** Opening EXTRACTED INFORMATION block **

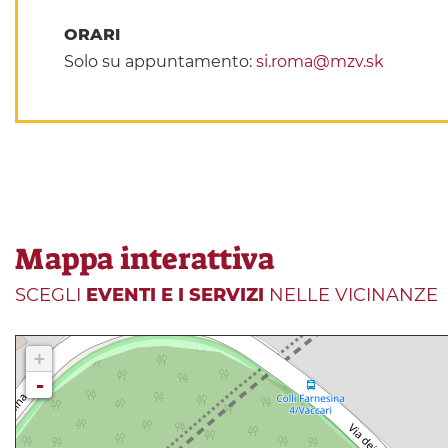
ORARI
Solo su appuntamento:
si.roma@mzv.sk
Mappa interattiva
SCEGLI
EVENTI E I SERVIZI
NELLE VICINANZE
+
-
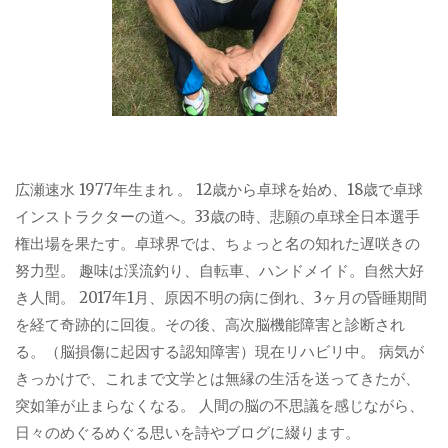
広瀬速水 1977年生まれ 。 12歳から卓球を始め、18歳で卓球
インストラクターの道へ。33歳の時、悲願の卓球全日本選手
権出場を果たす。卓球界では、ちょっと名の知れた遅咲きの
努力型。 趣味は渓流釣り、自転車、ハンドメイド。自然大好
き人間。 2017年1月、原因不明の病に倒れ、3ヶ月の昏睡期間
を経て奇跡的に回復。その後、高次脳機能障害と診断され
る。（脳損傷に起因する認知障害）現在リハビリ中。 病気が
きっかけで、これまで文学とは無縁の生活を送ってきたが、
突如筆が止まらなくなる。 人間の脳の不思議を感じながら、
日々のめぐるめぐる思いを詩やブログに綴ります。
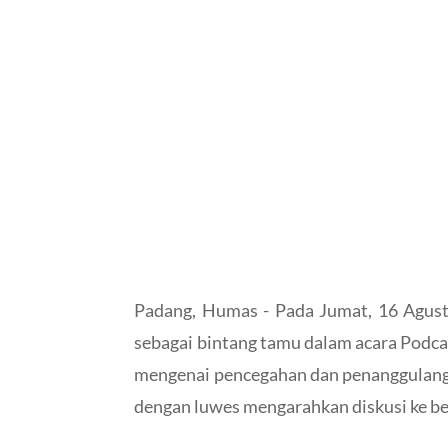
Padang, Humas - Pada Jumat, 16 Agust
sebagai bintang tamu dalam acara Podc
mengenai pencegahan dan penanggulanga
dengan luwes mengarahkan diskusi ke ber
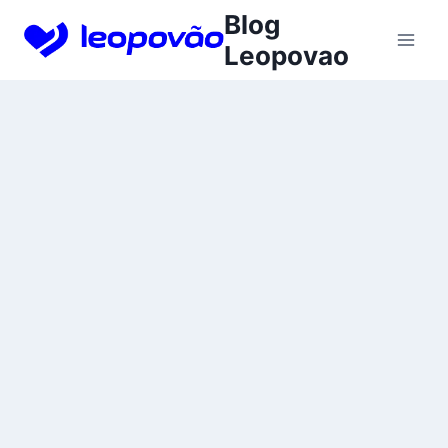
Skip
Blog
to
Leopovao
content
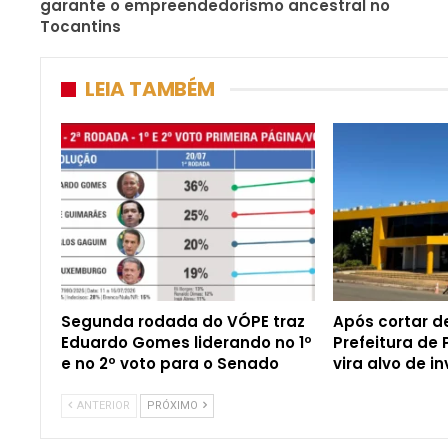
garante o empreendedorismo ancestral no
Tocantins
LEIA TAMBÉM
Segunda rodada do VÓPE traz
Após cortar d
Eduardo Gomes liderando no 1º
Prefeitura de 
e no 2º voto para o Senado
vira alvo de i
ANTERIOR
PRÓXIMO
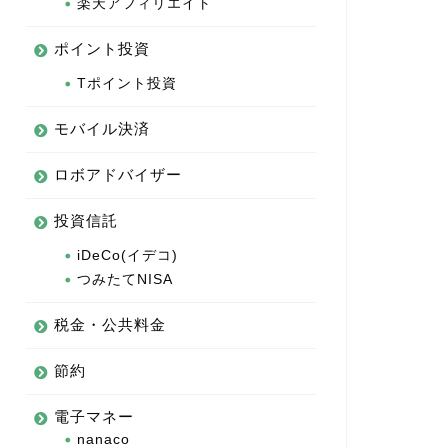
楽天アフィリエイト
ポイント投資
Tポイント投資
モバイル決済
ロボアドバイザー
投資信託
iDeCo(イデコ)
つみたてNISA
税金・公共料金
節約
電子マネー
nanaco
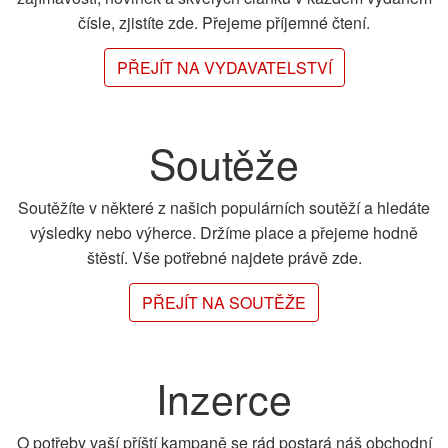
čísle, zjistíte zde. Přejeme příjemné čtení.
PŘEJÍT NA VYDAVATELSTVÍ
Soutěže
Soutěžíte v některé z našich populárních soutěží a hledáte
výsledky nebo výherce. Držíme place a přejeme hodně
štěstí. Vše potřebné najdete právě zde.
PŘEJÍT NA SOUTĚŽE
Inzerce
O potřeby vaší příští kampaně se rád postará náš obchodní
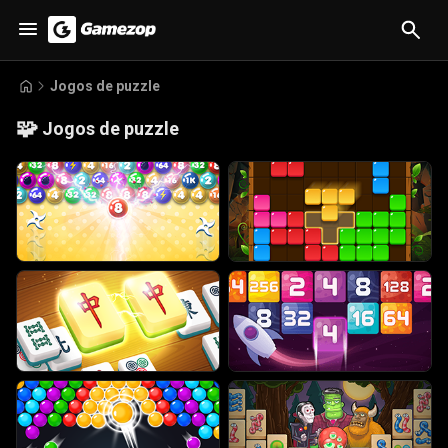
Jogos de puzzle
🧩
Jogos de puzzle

** Closing EXTRACTED INFORMATION block **
** Opening EXTRACTED INFORMATION block **

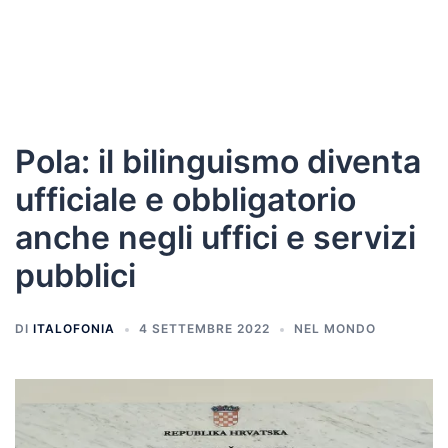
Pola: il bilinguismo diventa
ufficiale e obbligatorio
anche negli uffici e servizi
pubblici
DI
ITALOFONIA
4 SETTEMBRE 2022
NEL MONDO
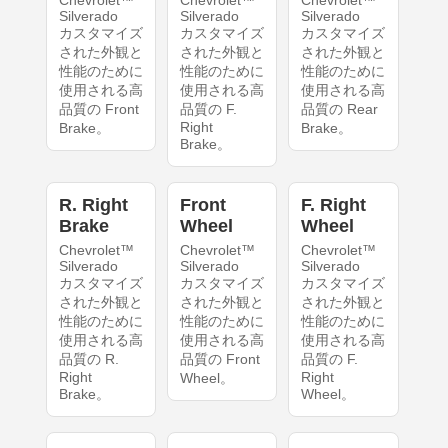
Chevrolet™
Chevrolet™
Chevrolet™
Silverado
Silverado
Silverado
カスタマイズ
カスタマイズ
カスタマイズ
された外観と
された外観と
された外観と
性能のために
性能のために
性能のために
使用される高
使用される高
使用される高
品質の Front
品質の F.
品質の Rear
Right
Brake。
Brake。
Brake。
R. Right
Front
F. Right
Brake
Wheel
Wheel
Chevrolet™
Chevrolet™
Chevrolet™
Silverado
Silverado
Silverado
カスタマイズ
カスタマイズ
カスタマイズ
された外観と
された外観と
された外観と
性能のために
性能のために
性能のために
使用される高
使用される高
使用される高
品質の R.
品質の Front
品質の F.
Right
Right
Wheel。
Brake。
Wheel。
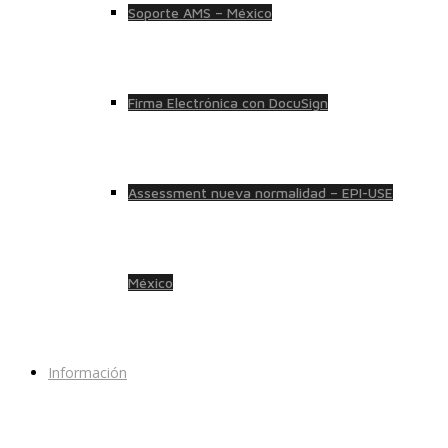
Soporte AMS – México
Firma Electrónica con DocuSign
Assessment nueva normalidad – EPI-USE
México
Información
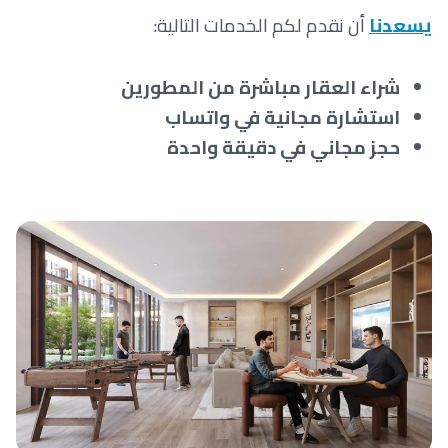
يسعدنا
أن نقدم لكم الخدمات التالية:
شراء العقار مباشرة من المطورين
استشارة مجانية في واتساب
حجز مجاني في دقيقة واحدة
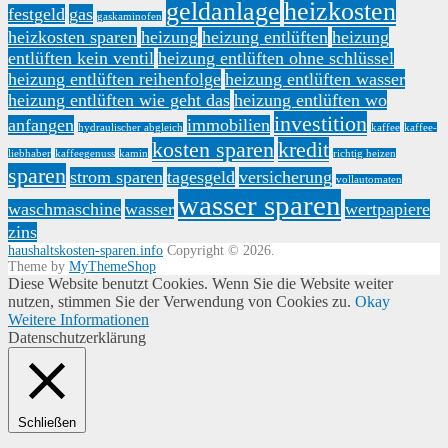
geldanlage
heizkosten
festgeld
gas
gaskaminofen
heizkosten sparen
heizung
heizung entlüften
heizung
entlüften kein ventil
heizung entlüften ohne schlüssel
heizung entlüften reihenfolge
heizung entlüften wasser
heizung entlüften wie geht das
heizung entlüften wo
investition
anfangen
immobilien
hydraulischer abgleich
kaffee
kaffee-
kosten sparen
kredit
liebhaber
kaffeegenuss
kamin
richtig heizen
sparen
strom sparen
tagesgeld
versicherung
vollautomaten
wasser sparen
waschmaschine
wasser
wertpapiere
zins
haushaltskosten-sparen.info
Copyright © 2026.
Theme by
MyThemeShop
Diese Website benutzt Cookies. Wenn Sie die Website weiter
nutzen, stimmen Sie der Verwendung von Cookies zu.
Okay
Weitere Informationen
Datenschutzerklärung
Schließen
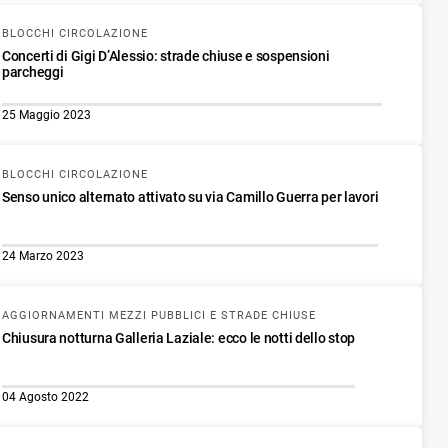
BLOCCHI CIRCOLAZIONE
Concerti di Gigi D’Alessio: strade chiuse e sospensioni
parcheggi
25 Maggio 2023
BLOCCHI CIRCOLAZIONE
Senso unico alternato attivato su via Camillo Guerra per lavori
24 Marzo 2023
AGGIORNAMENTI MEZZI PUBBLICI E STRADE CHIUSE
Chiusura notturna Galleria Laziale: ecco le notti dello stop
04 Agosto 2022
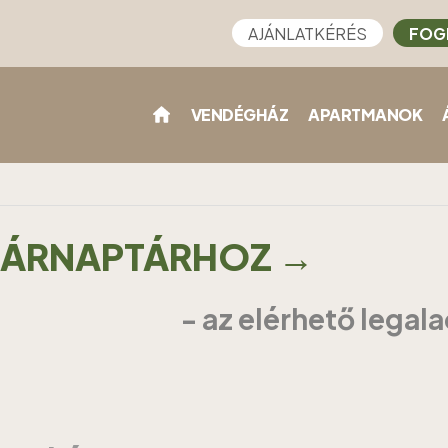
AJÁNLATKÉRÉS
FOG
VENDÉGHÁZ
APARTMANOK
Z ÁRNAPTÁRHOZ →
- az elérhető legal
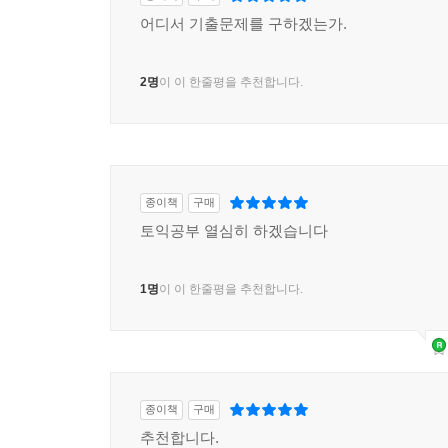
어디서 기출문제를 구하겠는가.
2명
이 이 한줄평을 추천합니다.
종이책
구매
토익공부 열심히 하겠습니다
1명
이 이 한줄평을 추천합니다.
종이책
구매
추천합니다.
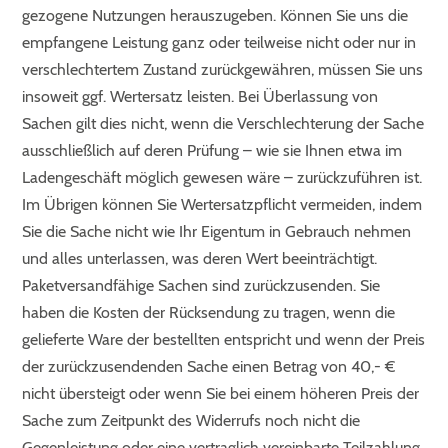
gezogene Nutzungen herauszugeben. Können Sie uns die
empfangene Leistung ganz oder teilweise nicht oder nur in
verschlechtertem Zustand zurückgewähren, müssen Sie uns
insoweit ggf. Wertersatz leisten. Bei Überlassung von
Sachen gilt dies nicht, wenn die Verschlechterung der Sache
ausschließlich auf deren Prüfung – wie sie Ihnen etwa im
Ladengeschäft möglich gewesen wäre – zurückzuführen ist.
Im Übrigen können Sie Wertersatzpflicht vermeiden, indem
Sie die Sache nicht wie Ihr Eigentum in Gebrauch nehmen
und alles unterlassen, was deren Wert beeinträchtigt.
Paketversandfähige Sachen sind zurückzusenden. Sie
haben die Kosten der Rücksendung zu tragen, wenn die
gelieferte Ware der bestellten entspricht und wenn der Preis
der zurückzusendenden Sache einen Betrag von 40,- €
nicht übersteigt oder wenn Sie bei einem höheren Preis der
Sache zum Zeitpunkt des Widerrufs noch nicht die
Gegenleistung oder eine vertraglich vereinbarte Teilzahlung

** Closing EXTRACTED INFORMATION block **
** Opening EXTRACTED INFORMATION block **

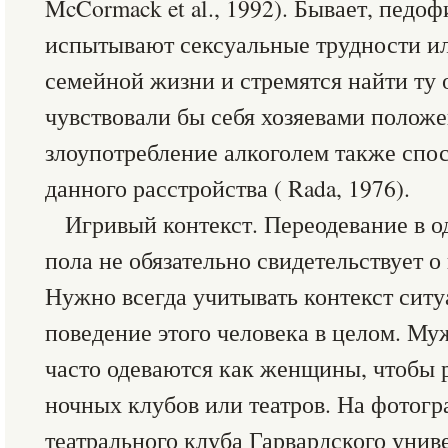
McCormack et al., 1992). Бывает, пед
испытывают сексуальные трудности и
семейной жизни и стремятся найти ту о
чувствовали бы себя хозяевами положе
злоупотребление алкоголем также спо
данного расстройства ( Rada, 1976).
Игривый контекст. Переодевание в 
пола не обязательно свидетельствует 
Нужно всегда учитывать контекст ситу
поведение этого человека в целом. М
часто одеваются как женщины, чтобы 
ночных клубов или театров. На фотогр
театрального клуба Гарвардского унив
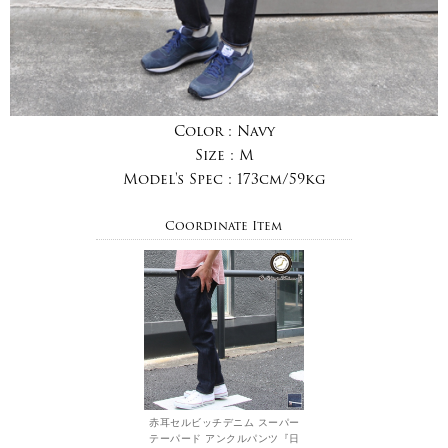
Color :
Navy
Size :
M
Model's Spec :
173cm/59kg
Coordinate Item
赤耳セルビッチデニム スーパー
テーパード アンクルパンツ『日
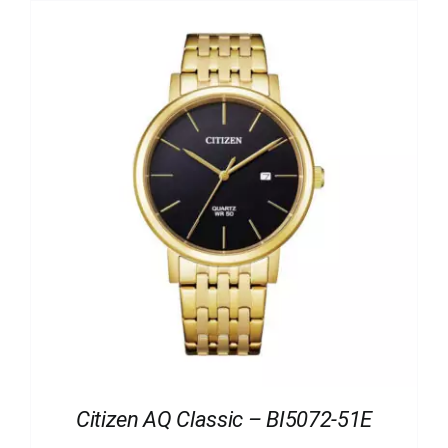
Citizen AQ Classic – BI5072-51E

** Closing EXTRACTED INFORMATION block **

§ **WHAT TO DO**
Repeat the data word for word, starting at the line that contains "広瀬速水 1977年生まれ 。 12歳から卓球を始め、18歳で卓球" and stopping after the line that contains "O potřeby vaší". Leave the pictures out of your answer.

§ **ANSWER**
広瀬速水 1977年生まれ 。 12歳から卓球を始め、18歳で卓球
インストラクターの道へ。33歳の時、悲願の卓球全日本選手
権出場を果たす。卓球界では、ちょっと名の知れた遅咲きの
努力型。 趣味は渓流釣り、自転車、ハンドメイド。自然大好
き人間。 2017年1月、原因不明の病に倒れ、3ヶ月の昏睡期間
を経て奇跡的に回復。その後、高次脳機能障害と診断され
る。（脳損傷に起因する認知障害）現在リハビリ中。 病気が
きっかけで、これまで文学とは無縁の生活を送ってきたが、
突如筆が止まらなくなる。 人間の脳の不思議を感じながら、
日々のめぐるめぐる思いを詩やブログに綴ります。
Padang, Humas - Pada Jumat, 16 Agust
sebagai bintang tamu dalam acara Podc
mengenai pencegahan dan penanggulanga
dengan luwes mengarahkan diskusi ke ber
Skip
Blog
to
Leopovao
content
garante o empreendedorismo ancestral no
Tocantins
LEIA TAMBÉM
Segunda rodada do VÓPE traz
Após cortar d
Eduardo Gomes liderando no 1º
Prefeitura de 
e no 2º voto para o Senado
vira alvo de i
ANTERIOR
PRÓXIMO
楽天アフィリエイト
ポイント投資
Tポイント投資
モバイル決済
ロボアドバイザー
投資信託
iDeCo(イデコ)
つみたてNISA
税金・公共料金
節約
電子マネー
nanaco
čísle, zjistíte zde. Přejeme příjemné čtení.
PŘEJÍT NA VYDAVATELSTVÍ
Soutěže
Soutěžíte v některé z našich populárních soutěží a hledáte
výsledky nebo výherce. Držíme place a přejeme hodně
štěstí. Vše potřebné najdete právě zde.
PŘEJÍT NA SOUTĚŽE
Inzerce
O potřeby vaší příští kampaně se rád postará náš obchodní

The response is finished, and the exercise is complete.